To prevent unnecessary and expensive testing and overtreatment of clinically insignificant cancers that could result from reliance on the lower threshold, the authors suggested “a priority system under which physicians screen men with low baseline PSA values only every 2-5 years.”
“We estimate that screening every 5 years for men with PSA levels <1.0 ng/mL and every 2 years for men with PSA between 1.0 and 2.0 ng/ mL would miss only a small percentage of earlier potentially positive tests, while reducing the total number of PSA tests conducted in the USA by 70%,” they wrote. “This could save the US healthcare system approximately $1 billion annually, without missing a substantial number of cancers that would be likely to progress to incurable stages before a patient’s next scheduled screening.”
The retrospective study included 21,502 men at least 40 years old with initial PSA values between 0 and 4.0 ng/mL who were followed for at least four years after their first PSA measurement. The primary outcome was a diagnosis of prostate cancer within four years of a baseline PSA test.

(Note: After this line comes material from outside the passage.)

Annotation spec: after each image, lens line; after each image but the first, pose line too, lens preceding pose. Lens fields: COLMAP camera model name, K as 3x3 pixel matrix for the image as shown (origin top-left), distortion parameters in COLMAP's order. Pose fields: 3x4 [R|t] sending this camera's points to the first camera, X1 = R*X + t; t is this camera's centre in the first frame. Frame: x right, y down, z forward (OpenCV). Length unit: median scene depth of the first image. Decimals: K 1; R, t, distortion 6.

Of patients with a baseline PSA ≥1.5 ng/mL, 7.85% were diagnosed with prostate cancer, compared with 0.51% of patients with a baseline PSA <1.5 ng/mL—a 15-fold increase. Among African-American patients with PSA levels between 1.5 and 4.0 ng/mL, 10.39% were diagnosed with the disease, a 19-fold increase in the prostate cancer rate as compared with African-American patients with PSA levels <1.5 ng/mL, whose chances of having the condition were similar to that of lower-PSA patients in the study as a whole.

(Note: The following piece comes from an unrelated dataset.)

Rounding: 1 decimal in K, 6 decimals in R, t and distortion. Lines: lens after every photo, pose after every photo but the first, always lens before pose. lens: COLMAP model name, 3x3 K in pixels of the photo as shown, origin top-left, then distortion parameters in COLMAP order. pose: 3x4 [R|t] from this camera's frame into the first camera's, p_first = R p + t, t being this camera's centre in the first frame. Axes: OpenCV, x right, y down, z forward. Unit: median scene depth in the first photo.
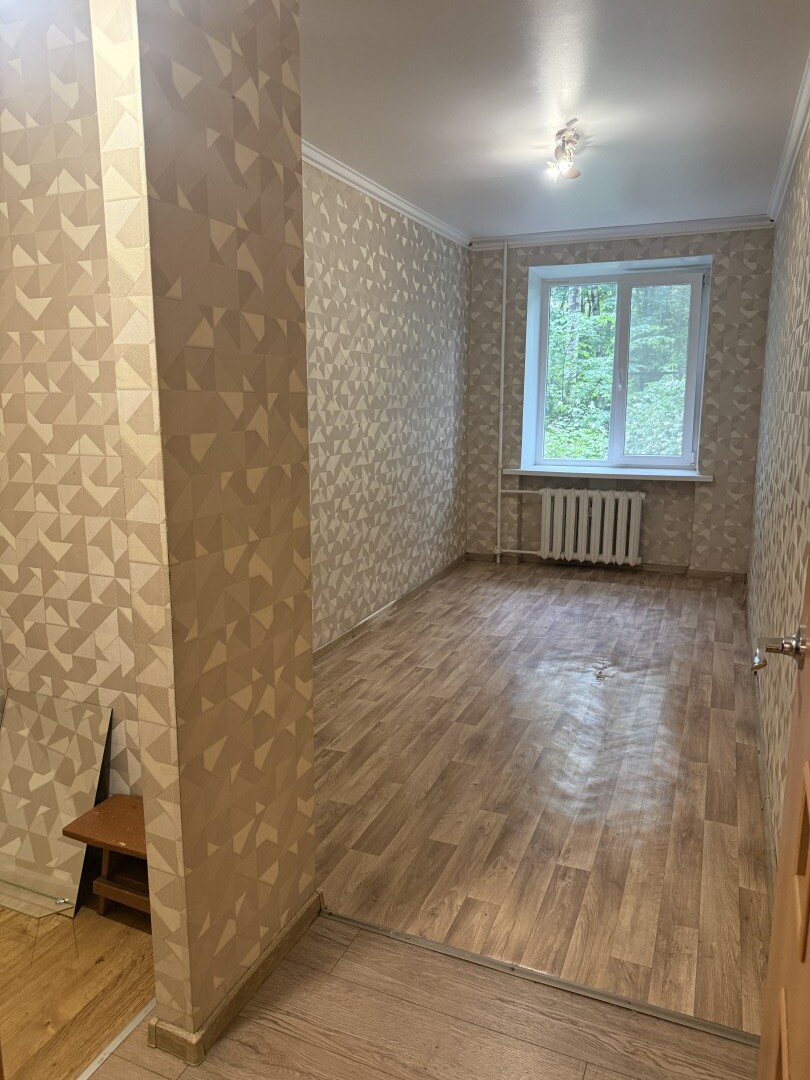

In a multivariate analysis adjusting for age and race, men of all groups with baseline PSA levels of ≥1.5 faced a 12.4% increase in their likelihood of developing prostate cancer within four years as compared with men with baseline PSAs <1.5 ng/mL.

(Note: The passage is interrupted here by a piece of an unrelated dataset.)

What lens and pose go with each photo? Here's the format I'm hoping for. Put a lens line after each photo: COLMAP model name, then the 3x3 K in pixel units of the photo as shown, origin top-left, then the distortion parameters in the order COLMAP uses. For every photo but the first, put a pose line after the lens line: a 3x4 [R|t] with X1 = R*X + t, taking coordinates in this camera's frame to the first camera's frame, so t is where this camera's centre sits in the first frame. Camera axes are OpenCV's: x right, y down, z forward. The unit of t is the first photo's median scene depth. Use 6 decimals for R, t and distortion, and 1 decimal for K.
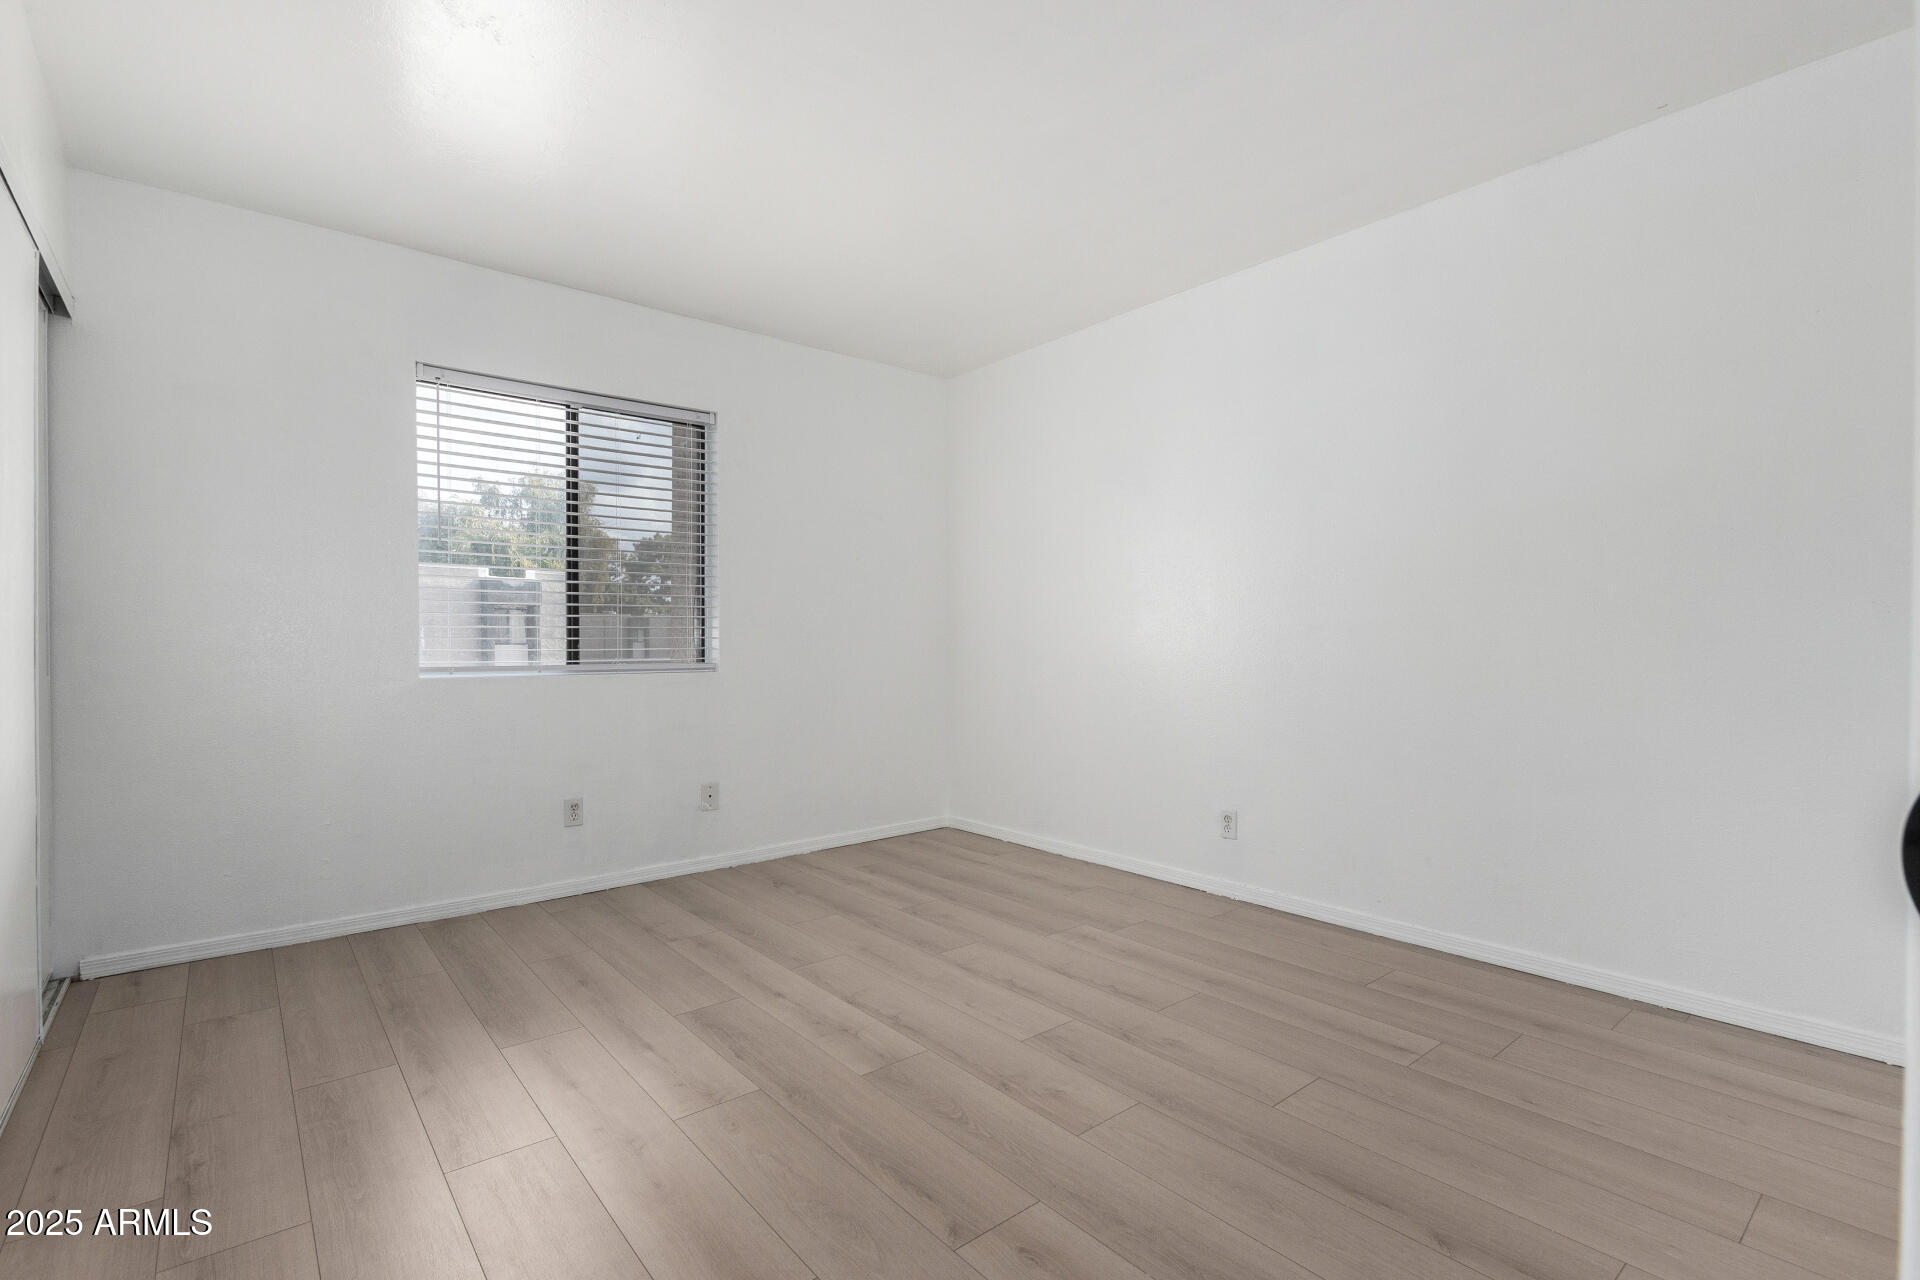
lens RADIAL K [[873.8, 0, 959.8], [0, 873.8, 642.7], [0, 0, 1]] dist [0.008942, -0.005475]
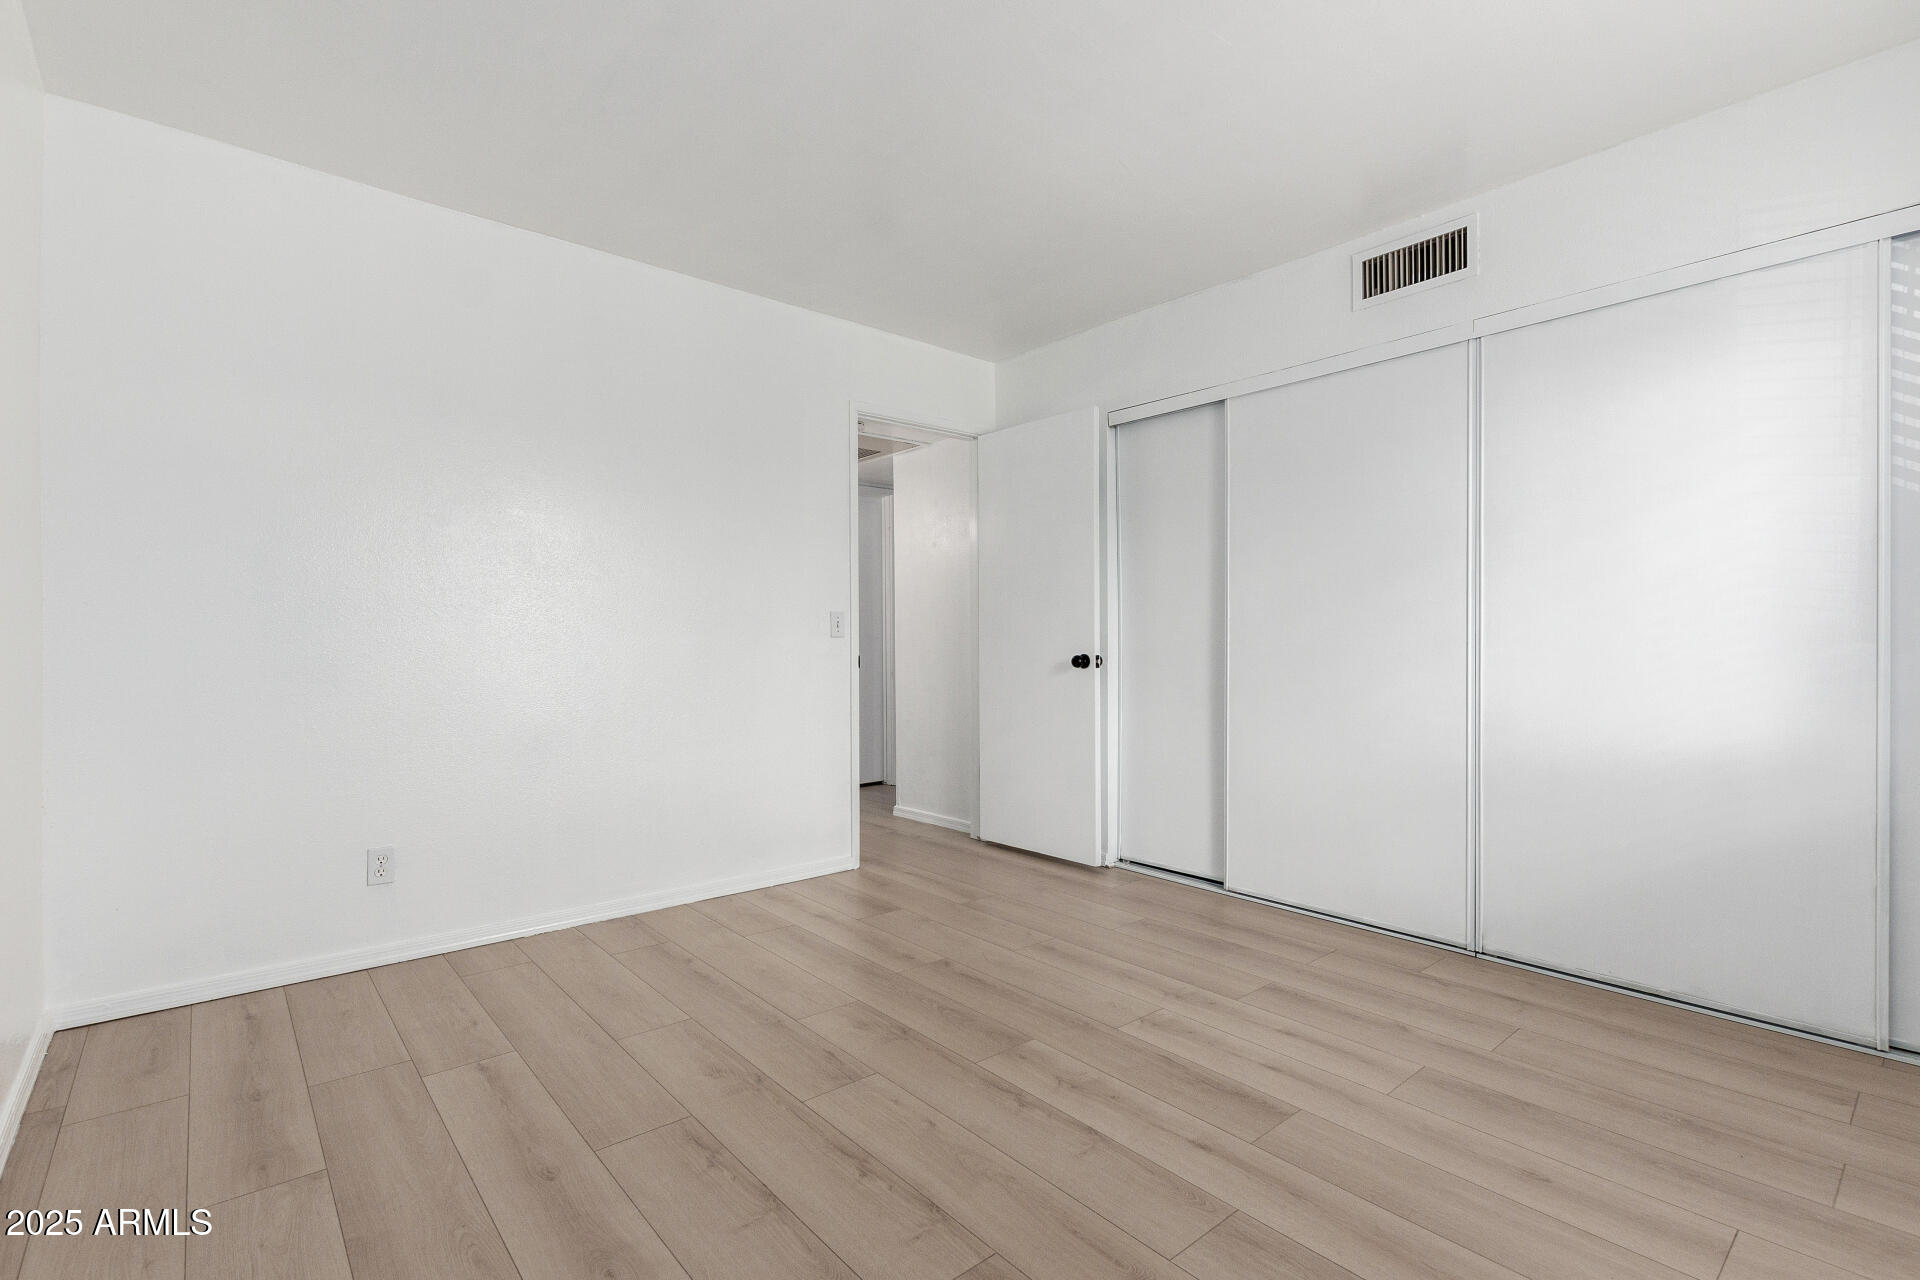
lens RADIAL K [[873.8, 0, 959.7], [0, 873.8, 642.4], [0, 0, 1]] dist [0.008942, -0.005475]
pose [[-0.999857, 0.004174, -0.016395, -0.003454], [0.004177, 0.999991, -0.000112, -0.000571], [0.016395, -0.000180, -0.999866, 1.883136]]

PSA indicates prostate-specific antigen level measured by ng/mL.
Several other studies have suggested that a PSA level substantially lower than 4.0 ng/mL should be used as the threshold for predicting prostate cancer risk, Crawford et al wrote.
The investigators cited the Prostate Cancer Prevention Trial,2 which included 2950 men whose PSA levels had never reached 4.0 ng/mL. In that trial, 10.1% of men with PSA levels between 0.6 and 1.0 ng/mL had prostate cancer; 17.0% of men with PSAs between 1.1 and 2.0 ng/mL had the disease; 23.9% of men with PSAs between 2.1 and 3.0 ng/mL had prostate cancer; and 26.9% of men with PSAs between 3.1 and 4.0 ng/mL had the condition. Overall, 15.2% of men in the study, despite having PSA levels considered normal under current standards, had prostate cancer.
A number of studies have also indicated that, when PSA levels exceed 1.5 ng/mL, men with BPH face an increased risk of the condition’s progression, Crawford and his team pointed out. In the Medical Therapy of Prostatic Symptoms (MTOPS) study,3 they noted, researchers found that men with PSA levels above 1.6 ng/mL were more likely than men with PSAs below that level to experience a four-point or greater worsening, over time, of their American Urological Association Symptom Score, along with acute urinary retention and the need for invasive surgical treatment.
“Our study falls in line with a growing body of research that suggests lowering the high-risk PSA threshold from 4.0 ng/mL,” Crawford and his co-authors wrote. “Patients with a baseline PSA level between 1.5 and 4.0 ng/mL not only face the same future risk of diagnosis of prostate cancer as patients with PSA levels above 4.0 ng/mL, but PSA levels >1.5 ng/mL also signal the presence of more generalized prostatic disease, namely, BPH and progression to troublesome symptoms.”
Crawford accepted the Robert J. Crane Prize during the American Urological Association’s Annual Meeting.
“I am humbled to receive this prestigious award, and thank the committee for selecting our article,” Crawford said. “All the co-authors deserve recognition.”